Krugman also highlights another problem. The financial crisis has resulted in real job cuts. Consequently, there will be less specialized classes, AP classes etc., especially in rural and urban areas. Christensen's point is that this is a great place to introduce an education based disruption. That is what we are doing at www.nixty.com. As a country, we have limited "teacher bandwidth" (David Wiley, 2009). Whether we like it or not, this bandwidth is going to continue to decrease. We need to find ways to harness the Web, informal learning, opencourseware etc. to create real learning opportunities for people of all ages and across different backgrounds. Many of these disruptive processes are already underway in the homeschooling and unschooling domains. It'll be interesting to see how they play out and impact the traditional K-12 and higher education systems in the coming years.

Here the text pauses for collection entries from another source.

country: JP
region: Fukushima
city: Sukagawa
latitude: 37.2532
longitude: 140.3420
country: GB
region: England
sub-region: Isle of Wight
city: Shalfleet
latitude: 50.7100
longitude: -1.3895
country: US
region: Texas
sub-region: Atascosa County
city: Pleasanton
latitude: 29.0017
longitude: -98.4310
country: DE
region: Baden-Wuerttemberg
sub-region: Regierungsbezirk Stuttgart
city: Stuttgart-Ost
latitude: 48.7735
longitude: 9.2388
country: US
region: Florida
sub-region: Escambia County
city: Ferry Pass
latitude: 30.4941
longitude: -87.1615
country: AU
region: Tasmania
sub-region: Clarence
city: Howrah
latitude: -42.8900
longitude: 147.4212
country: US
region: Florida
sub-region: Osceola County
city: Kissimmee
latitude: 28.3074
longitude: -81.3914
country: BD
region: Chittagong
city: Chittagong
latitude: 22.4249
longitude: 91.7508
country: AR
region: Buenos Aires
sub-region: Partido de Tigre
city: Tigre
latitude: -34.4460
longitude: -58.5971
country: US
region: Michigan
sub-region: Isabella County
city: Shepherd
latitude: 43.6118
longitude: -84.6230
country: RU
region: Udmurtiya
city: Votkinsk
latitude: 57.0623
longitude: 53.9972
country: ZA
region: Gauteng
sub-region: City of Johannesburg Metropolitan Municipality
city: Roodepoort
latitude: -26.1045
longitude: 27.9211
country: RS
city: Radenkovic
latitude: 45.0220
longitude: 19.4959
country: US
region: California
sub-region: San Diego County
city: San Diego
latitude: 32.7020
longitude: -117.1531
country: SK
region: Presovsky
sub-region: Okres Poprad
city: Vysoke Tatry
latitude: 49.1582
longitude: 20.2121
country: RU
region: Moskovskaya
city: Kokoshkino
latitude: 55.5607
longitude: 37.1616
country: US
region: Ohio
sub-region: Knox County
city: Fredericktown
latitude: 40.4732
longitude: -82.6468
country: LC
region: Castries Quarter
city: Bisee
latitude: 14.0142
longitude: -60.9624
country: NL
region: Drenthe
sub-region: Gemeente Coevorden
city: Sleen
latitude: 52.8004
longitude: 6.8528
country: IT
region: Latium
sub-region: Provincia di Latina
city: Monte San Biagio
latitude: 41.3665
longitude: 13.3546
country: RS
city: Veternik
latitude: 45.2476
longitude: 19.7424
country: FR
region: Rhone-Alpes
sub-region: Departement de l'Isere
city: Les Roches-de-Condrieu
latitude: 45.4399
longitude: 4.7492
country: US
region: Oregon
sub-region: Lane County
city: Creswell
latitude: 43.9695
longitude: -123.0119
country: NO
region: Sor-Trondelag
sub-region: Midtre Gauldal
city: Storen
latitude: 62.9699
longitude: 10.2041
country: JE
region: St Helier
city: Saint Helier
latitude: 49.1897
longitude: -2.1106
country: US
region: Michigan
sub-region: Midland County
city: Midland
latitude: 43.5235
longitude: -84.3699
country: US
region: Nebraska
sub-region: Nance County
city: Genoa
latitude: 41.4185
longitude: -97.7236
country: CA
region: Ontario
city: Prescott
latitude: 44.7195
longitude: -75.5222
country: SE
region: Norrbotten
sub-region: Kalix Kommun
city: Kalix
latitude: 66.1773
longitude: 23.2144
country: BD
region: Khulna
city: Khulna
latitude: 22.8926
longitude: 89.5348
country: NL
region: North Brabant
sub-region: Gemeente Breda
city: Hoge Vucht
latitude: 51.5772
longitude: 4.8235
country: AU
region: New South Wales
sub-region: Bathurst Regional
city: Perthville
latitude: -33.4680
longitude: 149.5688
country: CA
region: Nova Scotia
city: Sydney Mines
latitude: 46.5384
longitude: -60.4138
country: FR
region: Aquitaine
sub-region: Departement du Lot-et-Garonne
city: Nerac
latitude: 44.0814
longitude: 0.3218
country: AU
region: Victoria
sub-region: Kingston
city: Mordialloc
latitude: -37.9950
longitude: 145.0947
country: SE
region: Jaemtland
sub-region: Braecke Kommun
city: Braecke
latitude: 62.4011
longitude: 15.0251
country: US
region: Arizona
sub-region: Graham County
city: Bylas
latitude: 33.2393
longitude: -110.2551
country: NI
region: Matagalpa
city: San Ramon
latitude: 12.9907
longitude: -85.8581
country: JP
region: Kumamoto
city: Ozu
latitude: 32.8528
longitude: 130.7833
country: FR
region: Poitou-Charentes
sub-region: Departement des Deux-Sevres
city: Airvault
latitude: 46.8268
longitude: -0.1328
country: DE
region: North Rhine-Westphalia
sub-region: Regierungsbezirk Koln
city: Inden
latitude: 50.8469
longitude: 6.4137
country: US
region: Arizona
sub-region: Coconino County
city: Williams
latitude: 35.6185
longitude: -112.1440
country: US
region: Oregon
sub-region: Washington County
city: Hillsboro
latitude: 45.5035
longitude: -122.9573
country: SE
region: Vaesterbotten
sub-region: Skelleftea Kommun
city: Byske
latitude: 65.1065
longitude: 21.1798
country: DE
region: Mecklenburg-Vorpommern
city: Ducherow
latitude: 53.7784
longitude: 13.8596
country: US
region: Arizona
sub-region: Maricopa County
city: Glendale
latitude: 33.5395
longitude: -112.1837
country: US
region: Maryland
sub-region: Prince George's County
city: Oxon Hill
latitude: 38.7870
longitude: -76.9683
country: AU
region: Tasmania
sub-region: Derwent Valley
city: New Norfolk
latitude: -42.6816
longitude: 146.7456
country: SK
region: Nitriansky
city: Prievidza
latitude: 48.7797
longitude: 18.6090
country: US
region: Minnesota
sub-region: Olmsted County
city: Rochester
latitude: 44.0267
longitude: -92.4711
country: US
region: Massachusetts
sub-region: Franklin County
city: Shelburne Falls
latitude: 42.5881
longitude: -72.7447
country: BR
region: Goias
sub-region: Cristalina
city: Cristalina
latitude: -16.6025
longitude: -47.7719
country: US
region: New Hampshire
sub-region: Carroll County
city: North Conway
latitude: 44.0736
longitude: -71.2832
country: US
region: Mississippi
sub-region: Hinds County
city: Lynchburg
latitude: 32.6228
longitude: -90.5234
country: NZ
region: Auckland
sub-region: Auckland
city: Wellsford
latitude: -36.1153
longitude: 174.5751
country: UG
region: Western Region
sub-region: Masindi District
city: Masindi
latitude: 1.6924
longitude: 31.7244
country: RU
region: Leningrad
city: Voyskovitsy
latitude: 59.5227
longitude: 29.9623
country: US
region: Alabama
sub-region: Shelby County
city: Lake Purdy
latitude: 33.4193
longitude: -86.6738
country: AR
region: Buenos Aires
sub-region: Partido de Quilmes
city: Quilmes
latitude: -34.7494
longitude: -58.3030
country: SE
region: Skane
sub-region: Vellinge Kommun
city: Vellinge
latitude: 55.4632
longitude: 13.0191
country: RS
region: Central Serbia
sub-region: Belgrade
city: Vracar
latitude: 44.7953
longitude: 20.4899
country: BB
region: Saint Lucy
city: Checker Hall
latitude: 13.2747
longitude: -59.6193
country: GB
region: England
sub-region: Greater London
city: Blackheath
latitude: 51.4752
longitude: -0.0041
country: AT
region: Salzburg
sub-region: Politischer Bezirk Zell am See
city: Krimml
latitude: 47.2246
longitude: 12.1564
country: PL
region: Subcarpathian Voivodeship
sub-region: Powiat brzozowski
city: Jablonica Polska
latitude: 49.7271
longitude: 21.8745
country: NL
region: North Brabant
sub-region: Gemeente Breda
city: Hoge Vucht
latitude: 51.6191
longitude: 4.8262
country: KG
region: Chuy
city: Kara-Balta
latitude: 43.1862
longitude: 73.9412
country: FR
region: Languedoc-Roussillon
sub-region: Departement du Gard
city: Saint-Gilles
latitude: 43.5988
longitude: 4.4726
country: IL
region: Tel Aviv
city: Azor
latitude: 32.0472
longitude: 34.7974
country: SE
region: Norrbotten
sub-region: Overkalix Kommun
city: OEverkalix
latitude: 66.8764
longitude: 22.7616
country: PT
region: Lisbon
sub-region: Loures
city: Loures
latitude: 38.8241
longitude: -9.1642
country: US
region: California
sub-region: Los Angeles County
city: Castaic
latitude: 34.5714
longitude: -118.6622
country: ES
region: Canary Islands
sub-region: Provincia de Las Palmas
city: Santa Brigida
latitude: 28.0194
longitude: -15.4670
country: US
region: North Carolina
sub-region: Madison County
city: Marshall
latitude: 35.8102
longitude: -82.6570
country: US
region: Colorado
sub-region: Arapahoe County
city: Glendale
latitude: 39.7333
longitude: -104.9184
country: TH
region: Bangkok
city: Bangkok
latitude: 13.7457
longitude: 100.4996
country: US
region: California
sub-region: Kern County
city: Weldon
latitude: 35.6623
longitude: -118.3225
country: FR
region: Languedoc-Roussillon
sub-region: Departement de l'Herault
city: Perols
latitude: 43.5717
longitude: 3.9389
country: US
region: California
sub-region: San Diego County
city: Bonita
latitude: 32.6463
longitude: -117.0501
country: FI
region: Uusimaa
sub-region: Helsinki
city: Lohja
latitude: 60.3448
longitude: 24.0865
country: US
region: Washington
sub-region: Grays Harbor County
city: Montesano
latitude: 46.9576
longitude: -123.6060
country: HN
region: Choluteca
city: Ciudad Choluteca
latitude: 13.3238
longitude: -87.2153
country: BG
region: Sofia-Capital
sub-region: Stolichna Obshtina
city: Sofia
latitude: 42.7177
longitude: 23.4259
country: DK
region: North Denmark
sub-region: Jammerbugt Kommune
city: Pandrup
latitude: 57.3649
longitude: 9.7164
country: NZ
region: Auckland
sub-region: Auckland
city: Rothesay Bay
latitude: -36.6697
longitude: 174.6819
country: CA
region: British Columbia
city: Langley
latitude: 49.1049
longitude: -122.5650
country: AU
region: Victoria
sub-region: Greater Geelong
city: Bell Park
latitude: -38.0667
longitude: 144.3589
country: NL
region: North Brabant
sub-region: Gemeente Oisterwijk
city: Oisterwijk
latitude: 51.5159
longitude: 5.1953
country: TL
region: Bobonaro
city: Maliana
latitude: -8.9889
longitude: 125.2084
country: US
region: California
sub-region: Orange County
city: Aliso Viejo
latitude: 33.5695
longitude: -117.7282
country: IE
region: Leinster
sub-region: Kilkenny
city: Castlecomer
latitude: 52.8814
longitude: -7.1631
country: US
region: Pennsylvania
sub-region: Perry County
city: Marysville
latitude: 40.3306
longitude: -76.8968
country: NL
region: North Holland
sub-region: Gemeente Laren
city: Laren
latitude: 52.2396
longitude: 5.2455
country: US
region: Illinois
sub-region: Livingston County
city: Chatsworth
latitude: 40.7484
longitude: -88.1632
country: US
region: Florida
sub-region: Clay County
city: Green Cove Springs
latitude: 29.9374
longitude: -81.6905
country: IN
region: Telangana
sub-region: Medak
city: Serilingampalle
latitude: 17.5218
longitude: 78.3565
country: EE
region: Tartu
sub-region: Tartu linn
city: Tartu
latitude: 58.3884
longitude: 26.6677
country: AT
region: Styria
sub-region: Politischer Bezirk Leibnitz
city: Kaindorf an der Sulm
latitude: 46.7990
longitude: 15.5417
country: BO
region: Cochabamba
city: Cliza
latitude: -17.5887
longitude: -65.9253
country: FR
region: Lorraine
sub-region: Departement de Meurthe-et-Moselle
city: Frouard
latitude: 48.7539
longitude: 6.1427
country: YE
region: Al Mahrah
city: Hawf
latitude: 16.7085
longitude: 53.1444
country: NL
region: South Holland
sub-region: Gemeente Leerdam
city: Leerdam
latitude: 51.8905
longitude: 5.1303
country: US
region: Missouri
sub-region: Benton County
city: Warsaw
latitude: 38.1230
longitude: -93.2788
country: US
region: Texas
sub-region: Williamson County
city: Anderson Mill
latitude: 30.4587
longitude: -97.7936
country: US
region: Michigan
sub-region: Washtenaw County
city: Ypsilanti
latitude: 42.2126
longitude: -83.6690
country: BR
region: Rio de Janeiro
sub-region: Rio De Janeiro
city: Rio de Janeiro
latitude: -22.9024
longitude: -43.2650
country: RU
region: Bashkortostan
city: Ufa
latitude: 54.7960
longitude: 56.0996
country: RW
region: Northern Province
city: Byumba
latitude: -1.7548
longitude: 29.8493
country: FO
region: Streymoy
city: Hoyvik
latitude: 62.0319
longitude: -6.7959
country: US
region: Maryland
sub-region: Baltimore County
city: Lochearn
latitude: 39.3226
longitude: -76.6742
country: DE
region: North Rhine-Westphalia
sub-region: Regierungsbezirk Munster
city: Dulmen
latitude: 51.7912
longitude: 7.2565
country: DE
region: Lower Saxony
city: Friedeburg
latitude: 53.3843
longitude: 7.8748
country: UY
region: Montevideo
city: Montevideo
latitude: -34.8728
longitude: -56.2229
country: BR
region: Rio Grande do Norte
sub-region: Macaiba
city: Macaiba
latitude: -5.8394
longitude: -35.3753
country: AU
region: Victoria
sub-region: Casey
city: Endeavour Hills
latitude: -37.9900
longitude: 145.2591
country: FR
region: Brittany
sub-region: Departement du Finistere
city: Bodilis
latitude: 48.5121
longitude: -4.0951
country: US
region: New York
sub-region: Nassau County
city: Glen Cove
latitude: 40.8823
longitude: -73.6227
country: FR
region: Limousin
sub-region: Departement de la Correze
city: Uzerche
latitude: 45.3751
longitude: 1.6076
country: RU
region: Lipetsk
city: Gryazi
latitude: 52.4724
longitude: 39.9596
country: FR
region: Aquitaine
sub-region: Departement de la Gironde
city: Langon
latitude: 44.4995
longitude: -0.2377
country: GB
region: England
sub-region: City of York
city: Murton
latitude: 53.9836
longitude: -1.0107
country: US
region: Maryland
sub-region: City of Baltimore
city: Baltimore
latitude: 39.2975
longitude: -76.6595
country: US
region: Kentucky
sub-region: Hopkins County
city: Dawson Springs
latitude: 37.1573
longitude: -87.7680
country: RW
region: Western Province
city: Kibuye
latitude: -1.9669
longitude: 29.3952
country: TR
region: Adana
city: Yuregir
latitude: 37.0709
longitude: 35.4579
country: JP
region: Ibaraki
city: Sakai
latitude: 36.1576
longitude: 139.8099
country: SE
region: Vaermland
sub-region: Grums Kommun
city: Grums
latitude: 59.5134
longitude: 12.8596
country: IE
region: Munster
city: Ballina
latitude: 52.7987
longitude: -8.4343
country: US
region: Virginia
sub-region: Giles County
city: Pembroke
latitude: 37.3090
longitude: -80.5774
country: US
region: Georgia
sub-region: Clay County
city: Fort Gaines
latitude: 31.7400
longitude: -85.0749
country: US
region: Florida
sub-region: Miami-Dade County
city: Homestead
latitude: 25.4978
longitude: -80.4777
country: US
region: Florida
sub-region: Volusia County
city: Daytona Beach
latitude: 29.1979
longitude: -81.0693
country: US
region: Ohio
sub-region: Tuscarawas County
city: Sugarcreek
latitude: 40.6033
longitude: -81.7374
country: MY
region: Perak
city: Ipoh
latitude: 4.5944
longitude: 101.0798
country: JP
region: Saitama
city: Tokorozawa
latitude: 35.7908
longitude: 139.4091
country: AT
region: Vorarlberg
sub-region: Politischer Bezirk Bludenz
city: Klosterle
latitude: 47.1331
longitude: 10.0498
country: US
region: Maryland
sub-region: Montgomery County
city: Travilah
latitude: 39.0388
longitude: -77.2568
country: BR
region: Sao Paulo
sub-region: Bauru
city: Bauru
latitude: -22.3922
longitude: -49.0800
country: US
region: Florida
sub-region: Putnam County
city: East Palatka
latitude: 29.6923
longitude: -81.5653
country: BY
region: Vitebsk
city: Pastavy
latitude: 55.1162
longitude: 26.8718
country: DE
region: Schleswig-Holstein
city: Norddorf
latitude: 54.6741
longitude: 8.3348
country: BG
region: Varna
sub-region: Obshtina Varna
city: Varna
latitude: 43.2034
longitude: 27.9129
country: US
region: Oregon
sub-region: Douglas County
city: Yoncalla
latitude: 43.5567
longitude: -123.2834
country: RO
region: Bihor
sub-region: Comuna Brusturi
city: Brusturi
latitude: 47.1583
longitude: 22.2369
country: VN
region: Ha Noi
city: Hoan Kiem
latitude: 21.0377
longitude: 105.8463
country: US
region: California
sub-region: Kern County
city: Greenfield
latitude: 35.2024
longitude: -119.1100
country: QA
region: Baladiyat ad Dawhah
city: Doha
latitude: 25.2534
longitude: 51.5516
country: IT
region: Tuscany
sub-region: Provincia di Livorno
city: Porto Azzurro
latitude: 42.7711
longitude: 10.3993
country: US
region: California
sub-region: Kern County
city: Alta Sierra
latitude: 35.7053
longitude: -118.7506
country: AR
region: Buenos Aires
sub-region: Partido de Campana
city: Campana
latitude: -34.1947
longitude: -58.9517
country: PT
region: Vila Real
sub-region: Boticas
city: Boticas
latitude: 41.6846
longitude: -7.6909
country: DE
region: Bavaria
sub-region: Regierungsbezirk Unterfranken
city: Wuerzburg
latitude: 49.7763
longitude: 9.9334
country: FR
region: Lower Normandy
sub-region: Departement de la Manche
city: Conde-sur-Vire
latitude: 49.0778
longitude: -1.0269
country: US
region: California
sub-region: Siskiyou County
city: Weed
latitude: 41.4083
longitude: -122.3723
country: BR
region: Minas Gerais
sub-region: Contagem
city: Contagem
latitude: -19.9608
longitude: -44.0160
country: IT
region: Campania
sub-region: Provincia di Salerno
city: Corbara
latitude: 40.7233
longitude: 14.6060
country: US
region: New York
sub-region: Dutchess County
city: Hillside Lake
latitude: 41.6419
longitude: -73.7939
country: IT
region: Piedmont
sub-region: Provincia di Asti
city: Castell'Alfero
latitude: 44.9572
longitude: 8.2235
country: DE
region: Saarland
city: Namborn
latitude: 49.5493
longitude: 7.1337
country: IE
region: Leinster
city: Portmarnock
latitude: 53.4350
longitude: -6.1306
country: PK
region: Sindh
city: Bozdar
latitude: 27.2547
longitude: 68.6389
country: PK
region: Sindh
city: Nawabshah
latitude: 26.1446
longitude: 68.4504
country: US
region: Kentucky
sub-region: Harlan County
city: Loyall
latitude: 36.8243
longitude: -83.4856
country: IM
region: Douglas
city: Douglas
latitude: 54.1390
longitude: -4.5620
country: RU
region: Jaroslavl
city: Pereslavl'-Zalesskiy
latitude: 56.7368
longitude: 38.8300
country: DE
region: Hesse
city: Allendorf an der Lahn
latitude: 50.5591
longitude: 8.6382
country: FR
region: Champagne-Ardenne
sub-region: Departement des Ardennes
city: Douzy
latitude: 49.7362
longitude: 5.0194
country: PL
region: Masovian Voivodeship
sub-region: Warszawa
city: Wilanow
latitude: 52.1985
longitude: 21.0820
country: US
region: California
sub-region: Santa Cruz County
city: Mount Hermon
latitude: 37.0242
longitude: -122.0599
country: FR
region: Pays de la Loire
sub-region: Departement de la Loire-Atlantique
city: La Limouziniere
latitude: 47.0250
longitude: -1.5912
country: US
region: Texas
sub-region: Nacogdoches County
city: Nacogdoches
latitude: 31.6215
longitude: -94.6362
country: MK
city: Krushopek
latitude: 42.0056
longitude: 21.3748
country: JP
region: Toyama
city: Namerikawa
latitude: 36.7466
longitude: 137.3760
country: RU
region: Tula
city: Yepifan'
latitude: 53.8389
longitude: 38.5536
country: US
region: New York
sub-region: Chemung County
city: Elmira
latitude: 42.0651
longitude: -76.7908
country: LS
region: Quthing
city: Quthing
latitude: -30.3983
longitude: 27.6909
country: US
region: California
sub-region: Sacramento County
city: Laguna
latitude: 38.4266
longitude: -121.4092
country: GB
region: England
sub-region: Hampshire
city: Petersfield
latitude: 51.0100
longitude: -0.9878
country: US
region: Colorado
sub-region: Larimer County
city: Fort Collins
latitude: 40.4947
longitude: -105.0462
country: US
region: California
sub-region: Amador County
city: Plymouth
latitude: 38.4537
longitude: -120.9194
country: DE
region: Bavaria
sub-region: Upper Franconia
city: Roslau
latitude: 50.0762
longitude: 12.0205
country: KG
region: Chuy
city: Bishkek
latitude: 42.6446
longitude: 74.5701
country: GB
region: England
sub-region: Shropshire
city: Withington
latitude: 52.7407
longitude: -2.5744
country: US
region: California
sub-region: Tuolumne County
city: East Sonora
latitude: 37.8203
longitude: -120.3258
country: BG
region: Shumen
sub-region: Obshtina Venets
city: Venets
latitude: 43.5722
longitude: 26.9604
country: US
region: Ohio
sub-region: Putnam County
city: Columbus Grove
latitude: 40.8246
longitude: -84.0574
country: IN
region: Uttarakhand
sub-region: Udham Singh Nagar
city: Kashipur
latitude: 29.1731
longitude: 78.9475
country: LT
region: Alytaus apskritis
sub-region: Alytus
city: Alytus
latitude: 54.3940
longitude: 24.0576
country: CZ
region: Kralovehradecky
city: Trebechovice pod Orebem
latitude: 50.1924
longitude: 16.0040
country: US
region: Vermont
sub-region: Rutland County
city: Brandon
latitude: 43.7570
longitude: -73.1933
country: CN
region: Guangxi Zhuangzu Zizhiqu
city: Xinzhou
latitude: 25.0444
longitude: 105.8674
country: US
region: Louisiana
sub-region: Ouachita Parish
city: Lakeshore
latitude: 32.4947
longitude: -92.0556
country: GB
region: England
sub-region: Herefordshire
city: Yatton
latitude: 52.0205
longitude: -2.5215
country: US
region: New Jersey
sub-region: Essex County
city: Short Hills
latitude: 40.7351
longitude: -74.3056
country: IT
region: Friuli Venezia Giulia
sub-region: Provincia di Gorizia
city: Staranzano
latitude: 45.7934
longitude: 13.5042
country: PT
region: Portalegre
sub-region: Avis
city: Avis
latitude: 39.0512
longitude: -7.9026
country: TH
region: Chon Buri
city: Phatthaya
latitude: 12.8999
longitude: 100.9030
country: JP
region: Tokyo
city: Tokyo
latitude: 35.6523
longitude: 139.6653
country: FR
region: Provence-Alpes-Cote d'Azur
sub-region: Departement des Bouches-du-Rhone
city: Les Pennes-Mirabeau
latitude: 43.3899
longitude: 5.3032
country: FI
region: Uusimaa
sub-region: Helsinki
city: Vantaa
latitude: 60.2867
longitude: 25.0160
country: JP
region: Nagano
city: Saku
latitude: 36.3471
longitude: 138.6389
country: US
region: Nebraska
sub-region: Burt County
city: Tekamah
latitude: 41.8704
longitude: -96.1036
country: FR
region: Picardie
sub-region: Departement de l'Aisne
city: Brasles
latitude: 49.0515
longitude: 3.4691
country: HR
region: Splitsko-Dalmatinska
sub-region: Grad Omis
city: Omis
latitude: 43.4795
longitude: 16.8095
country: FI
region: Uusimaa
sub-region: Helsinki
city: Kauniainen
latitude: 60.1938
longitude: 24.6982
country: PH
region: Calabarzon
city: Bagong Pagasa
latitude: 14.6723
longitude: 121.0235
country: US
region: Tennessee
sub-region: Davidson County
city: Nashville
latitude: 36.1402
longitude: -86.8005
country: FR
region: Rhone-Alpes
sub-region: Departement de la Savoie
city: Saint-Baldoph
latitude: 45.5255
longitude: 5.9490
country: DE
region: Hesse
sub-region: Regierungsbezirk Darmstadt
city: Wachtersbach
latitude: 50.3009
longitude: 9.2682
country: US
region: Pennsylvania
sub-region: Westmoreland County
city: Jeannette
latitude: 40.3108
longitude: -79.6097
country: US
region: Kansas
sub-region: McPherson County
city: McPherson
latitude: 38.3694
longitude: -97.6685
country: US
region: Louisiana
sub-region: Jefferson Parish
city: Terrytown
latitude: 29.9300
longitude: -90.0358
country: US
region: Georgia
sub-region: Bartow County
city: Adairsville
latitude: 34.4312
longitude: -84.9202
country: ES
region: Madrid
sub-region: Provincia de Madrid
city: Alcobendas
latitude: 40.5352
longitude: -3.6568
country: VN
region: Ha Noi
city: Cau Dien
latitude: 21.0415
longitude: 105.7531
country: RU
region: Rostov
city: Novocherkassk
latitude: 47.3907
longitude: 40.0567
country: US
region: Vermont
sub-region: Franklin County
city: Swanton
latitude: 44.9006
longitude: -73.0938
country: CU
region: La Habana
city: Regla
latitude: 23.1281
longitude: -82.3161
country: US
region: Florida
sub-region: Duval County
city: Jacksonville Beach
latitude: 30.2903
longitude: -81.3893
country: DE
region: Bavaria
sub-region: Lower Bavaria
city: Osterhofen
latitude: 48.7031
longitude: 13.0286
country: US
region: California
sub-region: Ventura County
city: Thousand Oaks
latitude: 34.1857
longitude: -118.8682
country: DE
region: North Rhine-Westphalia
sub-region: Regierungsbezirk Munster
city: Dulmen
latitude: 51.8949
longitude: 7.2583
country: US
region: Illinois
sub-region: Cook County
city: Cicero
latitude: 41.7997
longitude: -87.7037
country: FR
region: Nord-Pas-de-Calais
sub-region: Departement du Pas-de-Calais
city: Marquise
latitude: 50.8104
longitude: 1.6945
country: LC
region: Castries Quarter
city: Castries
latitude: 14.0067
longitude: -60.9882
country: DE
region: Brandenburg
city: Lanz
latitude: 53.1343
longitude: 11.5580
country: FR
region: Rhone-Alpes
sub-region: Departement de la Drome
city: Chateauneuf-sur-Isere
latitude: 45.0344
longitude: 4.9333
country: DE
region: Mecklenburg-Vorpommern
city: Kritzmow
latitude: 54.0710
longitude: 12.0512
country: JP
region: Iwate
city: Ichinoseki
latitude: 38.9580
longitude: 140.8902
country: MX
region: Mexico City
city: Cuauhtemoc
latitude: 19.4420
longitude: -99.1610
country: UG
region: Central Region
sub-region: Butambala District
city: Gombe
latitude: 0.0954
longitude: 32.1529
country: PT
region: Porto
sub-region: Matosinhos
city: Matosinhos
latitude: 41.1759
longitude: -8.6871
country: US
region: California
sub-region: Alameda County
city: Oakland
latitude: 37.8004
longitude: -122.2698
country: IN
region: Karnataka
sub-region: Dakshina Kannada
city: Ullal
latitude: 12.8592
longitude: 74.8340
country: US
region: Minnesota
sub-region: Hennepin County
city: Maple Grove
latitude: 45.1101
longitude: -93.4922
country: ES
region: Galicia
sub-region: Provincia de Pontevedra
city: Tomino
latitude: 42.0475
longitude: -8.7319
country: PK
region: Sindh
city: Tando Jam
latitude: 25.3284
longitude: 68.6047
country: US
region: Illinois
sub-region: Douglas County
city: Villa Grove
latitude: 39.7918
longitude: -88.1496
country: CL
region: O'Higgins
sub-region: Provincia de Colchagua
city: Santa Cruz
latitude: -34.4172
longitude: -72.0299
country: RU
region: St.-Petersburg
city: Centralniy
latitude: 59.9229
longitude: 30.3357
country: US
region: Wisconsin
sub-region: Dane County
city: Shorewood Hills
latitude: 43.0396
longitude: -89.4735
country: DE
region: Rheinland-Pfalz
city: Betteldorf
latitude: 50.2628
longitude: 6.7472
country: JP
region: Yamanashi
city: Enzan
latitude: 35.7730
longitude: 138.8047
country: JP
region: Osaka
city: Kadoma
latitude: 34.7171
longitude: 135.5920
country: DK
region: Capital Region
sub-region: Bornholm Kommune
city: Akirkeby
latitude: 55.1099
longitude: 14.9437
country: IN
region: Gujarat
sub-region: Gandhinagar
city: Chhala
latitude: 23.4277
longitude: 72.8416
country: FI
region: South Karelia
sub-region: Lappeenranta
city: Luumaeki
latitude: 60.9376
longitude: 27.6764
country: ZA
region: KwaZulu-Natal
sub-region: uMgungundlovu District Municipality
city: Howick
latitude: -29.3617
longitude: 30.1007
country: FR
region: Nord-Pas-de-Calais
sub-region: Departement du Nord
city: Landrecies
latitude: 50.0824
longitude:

We are looking for people interested in helping us solve these problems. If you would like to join us, then shoot me an email at glen at nixty.com


I wouldn't necessarily recommend Christensen, Horn and Johnson. They talk a lot about the need for innovative practices in education, but their recommendations aren't particularly innovative. The details of how the innovative practices must differ from previous efforts to reform education is basically not there.

I"m not sure there is a great book that lays out some solutions, if there were we wouldn't still be talking about these issues. I'd suggest reading some books that talk more about the problem, just to get a good grasp on the issue. For that, I'd recommend Susan Eaton The Children in room E4 and Linda Perlstein's Tested: One American school struggles to make the grade.


I'm fascinated by the contrast between North American and Chinese education. Chinese students are in class at 6:30 AM and by the time they get out, their American peers have been playing Guitar Hero and hanging out in the malls for perhaps five hours. And the Chinese students will probably put in the same hours on Saturday and Sunday. I'm not saying it's a better system - I actually think it's bordering on insanity - but there's a middle ground between the two extremes (and they are extreme) which is probably more sensible. Chinese students get no freedom to follow their curiosity and American students don't learn the value of hard work or even of education itself.


As American education has become more mass-market and managed like businesses, I think what is being taught is more watered down in terms of knowledge. I once was hanging out with a few professors and one remarked "if my current students had to take the same exams I took as an undergrad, they would all fail." Just for fun, I'd recommend to dig int some academic archives, and read the exams and quizes for college courses from decades ago, then compare them to what you've taken in college courses in this decade. The difference in difficulty rather leaps out. Idiocracy really is happening.